* What is being asked *
Gather every line of the entries that includes the word "risks".

● ● ● ●

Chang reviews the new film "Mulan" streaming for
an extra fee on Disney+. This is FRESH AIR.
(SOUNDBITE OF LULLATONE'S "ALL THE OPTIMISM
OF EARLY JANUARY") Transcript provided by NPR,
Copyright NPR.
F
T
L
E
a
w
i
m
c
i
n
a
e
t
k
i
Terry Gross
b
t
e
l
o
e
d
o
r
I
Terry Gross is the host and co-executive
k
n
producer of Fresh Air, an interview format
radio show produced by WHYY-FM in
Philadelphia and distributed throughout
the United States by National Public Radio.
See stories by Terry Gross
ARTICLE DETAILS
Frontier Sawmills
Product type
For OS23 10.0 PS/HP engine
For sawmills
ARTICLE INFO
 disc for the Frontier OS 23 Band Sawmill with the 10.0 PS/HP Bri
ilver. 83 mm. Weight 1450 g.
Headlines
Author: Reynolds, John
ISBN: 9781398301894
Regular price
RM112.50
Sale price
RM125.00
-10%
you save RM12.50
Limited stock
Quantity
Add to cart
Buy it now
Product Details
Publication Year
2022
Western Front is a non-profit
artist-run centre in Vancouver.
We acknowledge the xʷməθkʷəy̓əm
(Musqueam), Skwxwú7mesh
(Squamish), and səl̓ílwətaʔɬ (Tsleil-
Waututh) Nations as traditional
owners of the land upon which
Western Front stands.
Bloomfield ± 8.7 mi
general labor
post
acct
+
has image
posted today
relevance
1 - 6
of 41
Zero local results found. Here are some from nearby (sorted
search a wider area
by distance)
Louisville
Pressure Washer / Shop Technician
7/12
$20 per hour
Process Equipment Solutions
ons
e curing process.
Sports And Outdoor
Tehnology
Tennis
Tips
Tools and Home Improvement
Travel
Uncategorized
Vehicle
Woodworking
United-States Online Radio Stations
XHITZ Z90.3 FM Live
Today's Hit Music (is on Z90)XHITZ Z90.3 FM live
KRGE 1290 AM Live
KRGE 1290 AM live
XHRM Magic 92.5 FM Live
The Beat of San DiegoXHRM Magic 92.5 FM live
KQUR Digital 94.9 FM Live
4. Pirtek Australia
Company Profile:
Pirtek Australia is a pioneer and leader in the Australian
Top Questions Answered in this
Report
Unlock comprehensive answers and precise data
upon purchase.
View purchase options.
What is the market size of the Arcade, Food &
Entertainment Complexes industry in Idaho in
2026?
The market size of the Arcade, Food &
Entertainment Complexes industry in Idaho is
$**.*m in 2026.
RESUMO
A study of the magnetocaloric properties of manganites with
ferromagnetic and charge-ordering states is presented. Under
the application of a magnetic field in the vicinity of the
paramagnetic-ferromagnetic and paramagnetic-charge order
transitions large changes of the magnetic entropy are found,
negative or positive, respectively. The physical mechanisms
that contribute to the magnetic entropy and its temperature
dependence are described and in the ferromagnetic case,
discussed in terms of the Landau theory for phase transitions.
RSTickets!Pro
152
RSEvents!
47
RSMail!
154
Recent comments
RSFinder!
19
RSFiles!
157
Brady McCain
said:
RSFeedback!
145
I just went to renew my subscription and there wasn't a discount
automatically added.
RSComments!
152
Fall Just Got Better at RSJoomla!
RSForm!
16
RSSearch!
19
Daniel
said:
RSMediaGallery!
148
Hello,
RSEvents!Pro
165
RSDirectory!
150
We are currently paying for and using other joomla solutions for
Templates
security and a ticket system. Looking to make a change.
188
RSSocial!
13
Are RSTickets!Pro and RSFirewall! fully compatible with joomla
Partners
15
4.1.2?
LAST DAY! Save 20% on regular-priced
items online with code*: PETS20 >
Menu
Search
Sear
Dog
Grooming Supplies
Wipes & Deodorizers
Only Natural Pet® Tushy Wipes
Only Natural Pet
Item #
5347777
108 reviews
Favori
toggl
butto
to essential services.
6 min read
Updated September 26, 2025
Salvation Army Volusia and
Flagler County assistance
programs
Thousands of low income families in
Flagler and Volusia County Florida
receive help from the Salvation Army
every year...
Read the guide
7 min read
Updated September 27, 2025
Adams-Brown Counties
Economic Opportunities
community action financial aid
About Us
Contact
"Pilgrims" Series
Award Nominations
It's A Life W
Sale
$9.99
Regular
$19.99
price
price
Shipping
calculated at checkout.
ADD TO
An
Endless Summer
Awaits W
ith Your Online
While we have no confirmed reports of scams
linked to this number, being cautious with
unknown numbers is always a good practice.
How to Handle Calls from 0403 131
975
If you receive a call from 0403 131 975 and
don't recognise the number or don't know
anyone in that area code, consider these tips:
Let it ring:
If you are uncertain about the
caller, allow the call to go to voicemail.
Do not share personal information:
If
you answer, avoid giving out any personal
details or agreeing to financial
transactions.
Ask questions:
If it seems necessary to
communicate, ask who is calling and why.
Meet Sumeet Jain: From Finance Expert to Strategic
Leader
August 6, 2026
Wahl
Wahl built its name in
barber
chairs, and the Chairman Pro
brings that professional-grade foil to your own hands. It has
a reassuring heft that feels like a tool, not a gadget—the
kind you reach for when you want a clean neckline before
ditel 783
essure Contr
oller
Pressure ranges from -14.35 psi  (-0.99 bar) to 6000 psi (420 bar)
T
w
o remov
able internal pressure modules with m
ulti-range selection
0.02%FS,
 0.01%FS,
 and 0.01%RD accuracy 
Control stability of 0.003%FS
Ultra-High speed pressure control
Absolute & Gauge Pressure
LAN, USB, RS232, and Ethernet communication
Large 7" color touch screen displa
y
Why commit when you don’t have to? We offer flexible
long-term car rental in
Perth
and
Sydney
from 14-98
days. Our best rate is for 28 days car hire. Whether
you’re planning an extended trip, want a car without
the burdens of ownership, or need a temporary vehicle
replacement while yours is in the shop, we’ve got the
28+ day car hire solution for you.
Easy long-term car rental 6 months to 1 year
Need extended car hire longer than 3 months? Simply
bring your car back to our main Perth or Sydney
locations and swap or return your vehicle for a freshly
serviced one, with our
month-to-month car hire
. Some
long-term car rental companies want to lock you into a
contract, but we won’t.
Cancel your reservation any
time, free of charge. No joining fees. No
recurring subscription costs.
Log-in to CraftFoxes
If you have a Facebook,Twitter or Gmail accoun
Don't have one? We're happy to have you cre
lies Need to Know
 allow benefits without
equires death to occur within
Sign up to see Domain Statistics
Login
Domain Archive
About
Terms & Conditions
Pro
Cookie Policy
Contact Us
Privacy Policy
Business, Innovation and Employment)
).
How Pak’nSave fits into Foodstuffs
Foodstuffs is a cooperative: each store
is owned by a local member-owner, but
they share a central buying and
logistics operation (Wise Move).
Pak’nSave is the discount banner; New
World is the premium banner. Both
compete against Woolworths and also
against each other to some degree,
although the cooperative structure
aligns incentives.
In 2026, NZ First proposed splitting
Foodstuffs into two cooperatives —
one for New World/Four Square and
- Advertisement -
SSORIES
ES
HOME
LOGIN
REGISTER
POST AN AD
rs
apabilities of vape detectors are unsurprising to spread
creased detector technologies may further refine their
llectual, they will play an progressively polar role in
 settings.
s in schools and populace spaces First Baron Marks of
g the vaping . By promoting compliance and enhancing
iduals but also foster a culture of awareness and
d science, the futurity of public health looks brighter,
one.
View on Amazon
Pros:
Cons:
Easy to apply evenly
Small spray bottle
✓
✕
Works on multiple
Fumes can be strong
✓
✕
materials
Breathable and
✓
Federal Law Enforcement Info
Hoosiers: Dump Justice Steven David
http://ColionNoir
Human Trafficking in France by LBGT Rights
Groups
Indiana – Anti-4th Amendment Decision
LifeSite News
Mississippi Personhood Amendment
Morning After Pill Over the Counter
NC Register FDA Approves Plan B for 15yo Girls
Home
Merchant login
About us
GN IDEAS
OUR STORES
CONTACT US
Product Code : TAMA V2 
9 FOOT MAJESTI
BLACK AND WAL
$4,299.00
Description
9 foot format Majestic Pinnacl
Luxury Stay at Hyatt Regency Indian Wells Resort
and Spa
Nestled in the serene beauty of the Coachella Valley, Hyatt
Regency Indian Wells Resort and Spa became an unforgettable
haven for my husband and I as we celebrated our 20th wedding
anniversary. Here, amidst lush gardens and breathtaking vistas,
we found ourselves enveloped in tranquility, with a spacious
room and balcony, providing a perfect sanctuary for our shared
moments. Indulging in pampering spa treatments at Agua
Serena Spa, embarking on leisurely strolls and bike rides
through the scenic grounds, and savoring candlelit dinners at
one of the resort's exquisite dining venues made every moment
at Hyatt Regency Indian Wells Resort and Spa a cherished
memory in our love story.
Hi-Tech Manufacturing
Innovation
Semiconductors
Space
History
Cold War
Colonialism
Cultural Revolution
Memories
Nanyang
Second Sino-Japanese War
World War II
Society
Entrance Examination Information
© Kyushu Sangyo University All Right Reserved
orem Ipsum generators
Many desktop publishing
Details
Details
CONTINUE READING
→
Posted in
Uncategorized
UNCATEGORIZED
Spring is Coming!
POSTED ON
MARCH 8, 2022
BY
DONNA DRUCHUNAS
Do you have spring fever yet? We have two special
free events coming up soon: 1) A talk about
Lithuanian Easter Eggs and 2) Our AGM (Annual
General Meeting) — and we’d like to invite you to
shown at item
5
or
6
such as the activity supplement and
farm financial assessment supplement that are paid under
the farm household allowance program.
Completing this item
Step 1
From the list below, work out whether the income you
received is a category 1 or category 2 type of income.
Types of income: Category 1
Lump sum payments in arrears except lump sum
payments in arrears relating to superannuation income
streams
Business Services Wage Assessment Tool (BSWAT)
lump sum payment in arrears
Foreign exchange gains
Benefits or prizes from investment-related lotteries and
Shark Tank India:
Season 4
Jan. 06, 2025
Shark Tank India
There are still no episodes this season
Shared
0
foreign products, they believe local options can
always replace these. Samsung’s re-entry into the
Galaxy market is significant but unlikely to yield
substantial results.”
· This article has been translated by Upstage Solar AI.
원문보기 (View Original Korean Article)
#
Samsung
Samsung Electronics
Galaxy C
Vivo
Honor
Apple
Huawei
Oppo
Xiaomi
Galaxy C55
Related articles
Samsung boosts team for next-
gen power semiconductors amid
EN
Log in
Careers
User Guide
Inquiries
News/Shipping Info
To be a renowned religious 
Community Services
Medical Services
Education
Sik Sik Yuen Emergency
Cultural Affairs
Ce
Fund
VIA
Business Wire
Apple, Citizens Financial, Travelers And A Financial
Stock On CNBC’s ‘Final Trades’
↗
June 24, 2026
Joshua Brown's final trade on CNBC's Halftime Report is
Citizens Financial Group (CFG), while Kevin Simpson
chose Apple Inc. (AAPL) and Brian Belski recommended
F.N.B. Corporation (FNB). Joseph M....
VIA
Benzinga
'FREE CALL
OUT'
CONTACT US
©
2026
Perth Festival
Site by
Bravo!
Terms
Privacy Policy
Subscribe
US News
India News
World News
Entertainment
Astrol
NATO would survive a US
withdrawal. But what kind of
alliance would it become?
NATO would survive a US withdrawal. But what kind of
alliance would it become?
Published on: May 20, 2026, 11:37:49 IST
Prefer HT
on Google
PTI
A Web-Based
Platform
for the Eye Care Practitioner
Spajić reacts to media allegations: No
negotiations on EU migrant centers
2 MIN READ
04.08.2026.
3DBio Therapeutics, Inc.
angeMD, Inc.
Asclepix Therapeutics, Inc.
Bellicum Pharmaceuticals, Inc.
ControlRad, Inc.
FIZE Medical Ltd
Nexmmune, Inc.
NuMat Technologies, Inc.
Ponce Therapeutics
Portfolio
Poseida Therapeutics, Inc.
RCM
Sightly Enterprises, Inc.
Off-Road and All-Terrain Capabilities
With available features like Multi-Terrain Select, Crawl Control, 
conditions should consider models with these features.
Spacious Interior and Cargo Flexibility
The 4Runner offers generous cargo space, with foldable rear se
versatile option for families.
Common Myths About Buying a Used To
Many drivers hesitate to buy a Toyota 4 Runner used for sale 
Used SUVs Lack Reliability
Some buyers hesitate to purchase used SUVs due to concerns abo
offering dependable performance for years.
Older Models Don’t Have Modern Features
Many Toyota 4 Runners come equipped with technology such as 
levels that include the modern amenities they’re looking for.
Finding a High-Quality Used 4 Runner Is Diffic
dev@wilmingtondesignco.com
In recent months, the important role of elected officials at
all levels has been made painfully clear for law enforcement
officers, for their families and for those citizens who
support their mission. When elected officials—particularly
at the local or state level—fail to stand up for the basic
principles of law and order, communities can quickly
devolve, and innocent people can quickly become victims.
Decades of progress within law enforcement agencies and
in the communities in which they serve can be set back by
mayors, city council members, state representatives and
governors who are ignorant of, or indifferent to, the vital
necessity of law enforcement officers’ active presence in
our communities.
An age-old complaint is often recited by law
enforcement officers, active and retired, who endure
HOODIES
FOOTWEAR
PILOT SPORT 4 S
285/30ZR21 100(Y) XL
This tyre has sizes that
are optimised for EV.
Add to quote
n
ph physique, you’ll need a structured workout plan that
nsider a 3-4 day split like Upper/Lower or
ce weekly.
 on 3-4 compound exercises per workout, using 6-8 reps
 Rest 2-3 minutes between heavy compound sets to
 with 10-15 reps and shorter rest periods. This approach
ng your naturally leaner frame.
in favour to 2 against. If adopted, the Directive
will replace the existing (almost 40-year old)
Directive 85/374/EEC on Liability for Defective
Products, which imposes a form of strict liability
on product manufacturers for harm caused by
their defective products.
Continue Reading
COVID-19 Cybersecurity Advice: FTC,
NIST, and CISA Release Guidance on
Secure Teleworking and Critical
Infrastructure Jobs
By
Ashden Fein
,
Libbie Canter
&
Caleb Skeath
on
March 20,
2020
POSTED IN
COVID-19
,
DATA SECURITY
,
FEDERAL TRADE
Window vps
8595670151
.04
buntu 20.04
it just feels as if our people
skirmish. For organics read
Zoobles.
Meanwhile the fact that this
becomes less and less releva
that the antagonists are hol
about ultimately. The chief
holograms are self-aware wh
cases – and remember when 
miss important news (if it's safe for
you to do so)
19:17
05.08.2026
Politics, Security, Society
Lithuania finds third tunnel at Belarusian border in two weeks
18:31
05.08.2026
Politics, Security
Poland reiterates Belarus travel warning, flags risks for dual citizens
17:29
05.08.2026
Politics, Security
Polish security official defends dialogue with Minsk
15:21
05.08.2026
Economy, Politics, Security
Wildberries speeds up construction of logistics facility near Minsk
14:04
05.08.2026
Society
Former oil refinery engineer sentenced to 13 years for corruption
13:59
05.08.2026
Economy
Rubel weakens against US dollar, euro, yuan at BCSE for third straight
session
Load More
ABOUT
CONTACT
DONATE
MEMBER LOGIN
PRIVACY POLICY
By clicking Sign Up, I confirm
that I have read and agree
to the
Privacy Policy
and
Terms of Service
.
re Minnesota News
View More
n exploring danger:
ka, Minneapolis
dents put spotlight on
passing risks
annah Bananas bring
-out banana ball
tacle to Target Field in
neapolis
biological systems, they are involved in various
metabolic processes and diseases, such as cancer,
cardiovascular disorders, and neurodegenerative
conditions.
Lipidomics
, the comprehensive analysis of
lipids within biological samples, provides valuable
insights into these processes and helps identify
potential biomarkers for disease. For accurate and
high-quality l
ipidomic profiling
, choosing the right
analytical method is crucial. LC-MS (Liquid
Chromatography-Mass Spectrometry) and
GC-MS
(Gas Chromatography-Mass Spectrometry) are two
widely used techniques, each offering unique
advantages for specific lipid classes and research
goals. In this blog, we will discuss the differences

● ● ● ●

* Answer to the exercise *
Poland reiterates Belarus travel warning, flags risks for dual citizens
passing risks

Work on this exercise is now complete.